Stored data entries:
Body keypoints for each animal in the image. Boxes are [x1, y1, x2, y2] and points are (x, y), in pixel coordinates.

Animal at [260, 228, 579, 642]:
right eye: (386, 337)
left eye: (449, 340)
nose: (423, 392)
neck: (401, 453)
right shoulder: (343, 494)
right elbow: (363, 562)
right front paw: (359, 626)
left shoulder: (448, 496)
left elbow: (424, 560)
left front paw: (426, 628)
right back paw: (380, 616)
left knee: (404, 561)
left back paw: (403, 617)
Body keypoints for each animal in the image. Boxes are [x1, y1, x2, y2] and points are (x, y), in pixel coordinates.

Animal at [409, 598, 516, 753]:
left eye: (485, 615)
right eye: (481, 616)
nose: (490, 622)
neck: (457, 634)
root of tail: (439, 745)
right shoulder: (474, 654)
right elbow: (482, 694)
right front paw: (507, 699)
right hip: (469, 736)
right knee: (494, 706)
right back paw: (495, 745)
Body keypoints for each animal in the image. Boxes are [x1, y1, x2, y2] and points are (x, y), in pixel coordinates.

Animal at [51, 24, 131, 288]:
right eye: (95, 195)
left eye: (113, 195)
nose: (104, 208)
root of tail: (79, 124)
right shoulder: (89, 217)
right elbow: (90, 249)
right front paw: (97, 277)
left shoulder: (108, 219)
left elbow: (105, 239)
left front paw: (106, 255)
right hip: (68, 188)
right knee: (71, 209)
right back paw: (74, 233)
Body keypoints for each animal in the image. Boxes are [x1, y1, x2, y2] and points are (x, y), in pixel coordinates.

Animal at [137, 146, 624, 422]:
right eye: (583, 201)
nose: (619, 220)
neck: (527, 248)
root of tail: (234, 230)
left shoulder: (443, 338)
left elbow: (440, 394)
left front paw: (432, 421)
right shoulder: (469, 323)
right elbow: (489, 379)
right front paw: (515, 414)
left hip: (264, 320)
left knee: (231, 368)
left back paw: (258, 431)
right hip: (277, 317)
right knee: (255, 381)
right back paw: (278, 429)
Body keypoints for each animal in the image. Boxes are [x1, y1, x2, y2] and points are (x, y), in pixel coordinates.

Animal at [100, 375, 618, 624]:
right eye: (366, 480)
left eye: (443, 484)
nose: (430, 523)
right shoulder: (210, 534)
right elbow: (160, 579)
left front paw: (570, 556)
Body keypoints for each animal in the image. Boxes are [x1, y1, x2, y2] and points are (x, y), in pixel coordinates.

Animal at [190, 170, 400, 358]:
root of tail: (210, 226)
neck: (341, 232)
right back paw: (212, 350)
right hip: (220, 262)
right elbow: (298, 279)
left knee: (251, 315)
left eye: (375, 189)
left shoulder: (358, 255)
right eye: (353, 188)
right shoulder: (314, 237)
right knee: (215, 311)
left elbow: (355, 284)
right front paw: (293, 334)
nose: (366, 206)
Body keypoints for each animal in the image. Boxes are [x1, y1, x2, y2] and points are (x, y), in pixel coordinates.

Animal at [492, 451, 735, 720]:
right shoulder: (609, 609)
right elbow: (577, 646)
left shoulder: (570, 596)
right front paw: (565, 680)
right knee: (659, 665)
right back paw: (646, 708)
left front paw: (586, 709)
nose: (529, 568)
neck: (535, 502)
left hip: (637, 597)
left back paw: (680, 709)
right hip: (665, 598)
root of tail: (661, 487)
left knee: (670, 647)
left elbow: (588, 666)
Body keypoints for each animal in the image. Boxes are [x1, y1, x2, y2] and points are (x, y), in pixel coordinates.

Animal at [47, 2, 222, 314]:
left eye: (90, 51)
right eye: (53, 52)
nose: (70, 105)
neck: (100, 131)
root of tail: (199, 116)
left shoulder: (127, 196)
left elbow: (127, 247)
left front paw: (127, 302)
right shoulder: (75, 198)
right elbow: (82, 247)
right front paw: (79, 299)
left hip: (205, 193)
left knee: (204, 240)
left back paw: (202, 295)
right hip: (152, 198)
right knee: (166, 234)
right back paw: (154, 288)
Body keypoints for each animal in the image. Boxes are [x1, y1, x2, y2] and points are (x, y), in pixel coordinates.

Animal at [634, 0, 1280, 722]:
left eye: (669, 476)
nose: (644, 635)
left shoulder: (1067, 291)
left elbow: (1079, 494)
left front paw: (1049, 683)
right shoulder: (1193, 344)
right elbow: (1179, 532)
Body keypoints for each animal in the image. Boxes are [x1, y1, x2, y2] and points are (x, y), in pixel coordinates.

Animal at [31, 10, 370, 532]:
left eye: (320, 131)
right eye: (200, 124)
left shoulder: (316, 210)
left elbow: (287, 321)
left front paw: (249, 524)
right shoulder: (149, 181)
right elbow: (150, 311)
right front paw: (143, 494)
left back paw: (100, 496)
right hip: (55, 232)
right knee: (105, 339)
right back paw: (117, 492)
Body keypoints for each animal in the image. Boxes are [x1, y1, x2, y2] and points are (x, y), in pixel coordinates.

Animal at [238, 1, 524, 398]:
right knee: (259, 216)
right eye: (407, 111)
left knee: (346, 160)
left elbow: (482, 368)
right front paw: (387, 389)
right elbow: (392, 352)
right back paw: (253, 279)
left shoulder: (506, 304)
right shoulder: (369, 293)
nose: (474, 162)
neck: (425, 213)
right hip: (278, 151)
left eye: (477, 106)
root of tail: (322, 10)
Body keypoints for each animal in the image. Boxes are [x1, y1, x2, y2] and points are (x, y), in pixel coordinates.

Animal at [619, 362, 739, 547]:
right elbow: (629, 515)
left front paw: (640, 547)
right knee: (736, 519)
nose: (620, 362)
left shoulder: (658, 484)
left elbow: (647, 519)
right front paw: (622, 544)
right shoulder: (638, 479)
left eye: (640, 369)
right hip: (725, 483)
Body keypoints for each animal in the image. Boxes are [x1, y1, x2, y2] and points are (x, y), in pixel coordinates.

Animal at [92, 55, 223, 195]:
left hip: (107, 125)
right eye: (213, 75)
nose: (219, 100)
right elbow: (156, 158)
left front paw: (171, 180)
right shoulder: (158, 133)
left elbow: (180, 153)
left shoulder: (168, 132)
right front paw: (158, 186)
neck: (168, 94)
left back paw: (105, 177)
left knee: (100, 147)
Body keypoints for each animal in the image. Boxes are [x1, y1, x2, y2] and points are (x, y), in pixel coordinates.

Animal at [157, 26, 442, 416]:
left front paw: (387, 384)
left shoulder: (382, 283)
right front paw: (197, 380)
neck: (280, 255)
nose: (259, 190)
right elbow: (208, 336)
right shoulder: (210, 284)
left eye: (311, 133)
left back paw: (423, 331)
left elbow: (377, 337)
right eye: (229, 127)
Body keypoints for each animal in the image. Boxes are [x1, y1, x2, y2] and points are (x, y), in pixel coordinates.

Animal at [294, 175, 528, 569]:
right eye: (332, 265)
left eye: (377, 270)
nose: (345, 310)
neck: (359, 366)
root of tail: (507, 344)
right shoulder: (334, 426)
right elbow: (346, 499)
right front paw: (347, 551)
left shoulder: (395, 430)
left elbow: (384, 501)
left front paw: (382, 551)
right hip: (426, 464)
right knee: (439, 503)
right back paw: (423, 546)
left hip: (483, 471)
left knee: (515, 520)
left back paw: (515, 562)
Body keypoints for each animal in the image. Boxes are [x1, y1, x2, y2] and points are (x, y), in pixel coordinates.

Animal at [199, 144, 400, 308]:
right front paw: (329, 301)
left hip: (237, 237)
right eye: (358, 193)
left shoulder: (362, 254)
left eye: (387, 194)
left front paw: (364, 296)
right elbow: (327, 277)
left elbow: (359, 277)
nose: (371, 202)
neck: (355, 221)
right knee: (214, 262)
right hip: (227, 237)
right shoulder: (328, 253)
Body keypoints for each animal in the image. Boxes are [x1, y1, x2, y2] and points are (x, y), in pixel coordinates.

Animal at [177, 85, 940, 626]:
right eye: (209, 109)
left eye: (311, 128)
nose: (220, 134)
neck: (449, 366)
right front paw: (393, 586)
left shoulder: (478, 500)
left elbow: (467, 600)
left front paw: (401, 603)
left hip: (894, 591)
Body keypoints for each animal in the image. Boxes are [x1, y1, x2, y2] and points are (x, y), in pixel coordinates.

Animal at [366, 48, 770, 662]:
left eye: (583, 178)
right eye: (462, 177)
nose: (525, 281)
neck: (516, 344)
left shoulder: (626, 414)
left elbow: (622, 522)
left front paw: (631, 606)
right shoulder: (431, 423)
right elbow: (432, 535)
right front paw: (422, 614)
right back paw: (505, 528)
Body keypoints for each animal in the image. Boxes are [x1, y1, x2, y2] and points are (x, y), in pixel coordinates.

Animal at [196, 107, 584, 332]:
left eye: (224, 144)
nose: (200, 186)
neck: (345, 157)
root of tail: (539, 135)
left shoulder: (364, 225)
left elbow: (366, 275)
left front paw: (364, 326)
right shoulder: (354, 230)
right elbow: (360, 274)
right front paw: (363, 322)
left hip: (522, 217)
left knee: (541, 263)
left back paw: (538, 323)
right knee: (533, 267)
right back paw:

### Prompt
Give the number of lines in the records above in which the word "tail" appears. Include no other text.

### Answer area
9